Le jour commence à faiblir. Le thé jette ses derniers feux. Du bruit du côté du portail. Mon guide se lève d’un bond. Viens, c’est lui qui sort ! Je me lève aussi et suis, à quelque distance. Le portail s’est entrouvert et une grande silhouette brune, aux cheveux blancs, un bâton à la main, s’engage dans l’entrebâillement. Il m’aperçoit, et esquisse un mouvement de retrait, disparaît. Je m’arrête net. Mon guide est déjà là-bas, avec d’autres de notre groupe, et ceux qui sortaient de la maison. Ouologuem revient sur le seuil, ça discute. Je ne bouge pas et attends qu’on m’invite à m’approcher. On est venu me rejoindre. Présentations. L’un des grands jeunes gens est fils de Ouologuem. Avec des amis. On parle, je leur explique ce que je suis venu faire, le motif de ma démarche. Je leur montre la copie de mon travail sur Le Devoir de Violence. Ils feuillettent, tandis que je surveille du coin de l’œil ce qui se passe vers le portail. Comme par hasard, ils tombent sur le passage où est citée la scène d’amour torride entre Tambira et Kassoumi, reprise de Baldwin. Ils se montrent le texte, avec des coups de coudes, et gloussent. « C’est lui qui a écrit ça ? Quand on pense à tous les reproches qu’il nous fait, maintenant, à propos de rien du tout ! » Sait-il que son père a écrit sous pseudo un roman érotique, Les Mille et une Bibles du Sexe ? Entre temps la discussion vers le portail s’était achevée.

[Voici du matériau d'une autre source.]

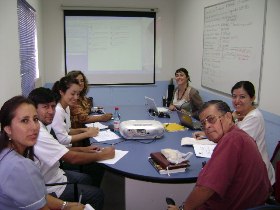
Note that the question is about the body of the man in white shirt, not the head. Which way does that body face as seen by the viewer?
to the viewer's right

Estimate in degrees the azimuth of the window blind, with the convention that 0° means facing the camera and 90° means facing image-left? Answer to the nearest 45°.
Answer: approximately 270°

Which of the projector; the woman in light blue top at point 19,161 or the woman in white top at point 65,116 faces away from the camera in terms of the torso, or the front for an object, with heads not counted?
the projector

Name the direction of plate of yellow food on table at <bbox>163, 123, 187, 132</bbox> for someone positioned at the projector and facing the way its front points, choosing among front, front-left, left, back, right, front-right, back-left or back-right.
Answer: front-right

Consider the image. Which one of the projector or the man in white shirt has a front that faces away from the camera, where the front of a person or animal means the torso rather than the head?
the projector

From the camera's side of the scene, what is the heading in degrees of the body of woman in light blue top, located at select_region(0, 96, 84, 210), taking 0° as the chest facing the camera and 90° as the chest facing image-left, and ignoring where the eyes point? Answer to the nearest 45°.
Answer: approximately 270°

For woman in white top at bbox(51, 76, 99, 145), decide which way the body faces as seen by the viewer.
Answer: to the viewer's right

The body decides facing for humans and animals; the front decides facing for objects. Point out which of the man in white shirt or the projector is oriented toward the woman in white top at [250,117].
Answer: the man in white shirt

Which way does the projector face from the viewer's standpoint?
away from the camera

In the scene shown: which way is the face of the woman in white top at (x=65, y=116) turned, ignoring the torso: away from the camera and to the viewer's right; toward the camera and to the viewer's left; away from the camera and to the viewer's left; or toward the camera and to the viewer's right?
toward the camera and to the viewer's right

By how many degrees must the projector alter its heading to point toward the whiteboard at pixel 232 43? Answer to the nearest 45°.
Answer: approximately 45° to its right
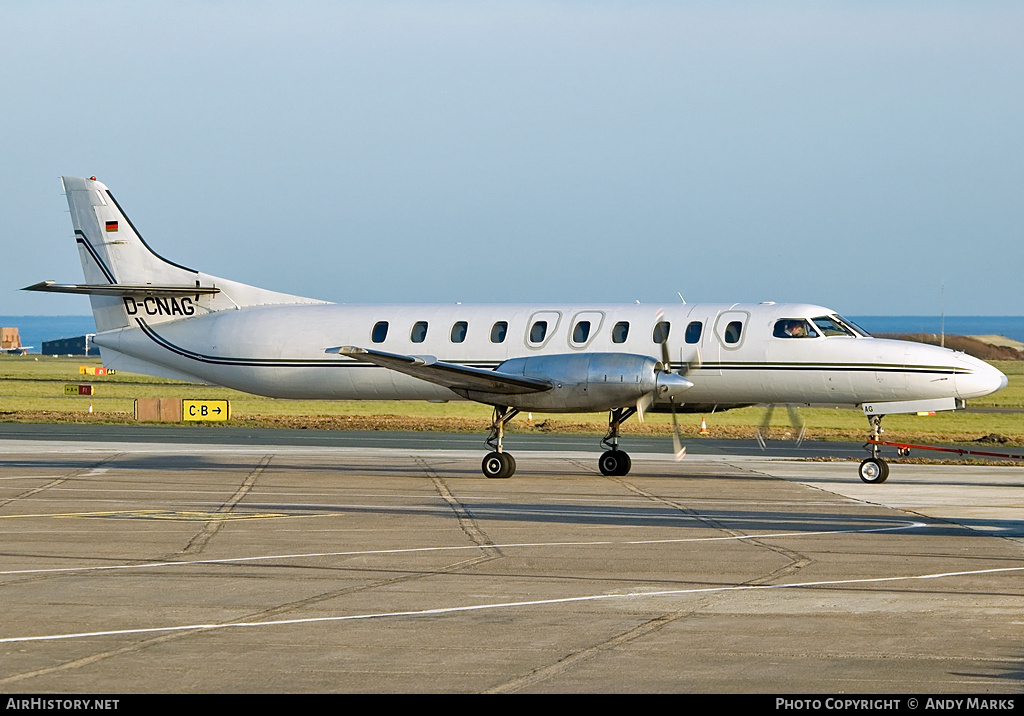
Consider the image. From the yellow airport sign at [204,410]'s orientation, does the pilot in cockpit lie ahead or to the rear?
ahead

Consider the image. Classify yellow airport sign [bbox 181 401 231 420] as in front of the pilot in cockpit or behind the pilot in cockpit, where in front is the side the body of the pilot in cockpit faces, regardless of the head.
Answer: behind

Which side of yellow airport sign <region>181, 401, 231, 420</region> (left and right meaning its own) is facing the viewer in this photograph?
front

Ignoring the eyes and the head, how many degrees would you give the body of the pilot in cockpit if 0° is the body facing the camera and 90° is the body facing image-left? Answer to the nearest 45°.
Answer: approximately 270°

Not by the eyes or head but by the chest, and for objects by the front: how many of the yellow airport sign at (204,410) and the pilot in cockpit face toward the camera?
1

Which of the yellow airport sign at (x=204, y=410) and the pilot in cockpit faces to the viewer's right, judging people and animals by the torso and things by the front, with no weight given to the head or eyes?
the pilot in cockpit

Ouologuem était rentré, il avait renoncé à sa promenade – et refusé de me voir.

Je reviendrai le lendemain matin, pour attendre encore une hypothétique sortie. On me dit, au bout d’un moment, qu’il est très occupé à lire, et à dessiner des constellations. Il aura compris, ou on l’aura informé, que je fais encore le pied de grue, et ne sortira pas. Mieux vaut laisser à son univers cette intelligence foudroyée.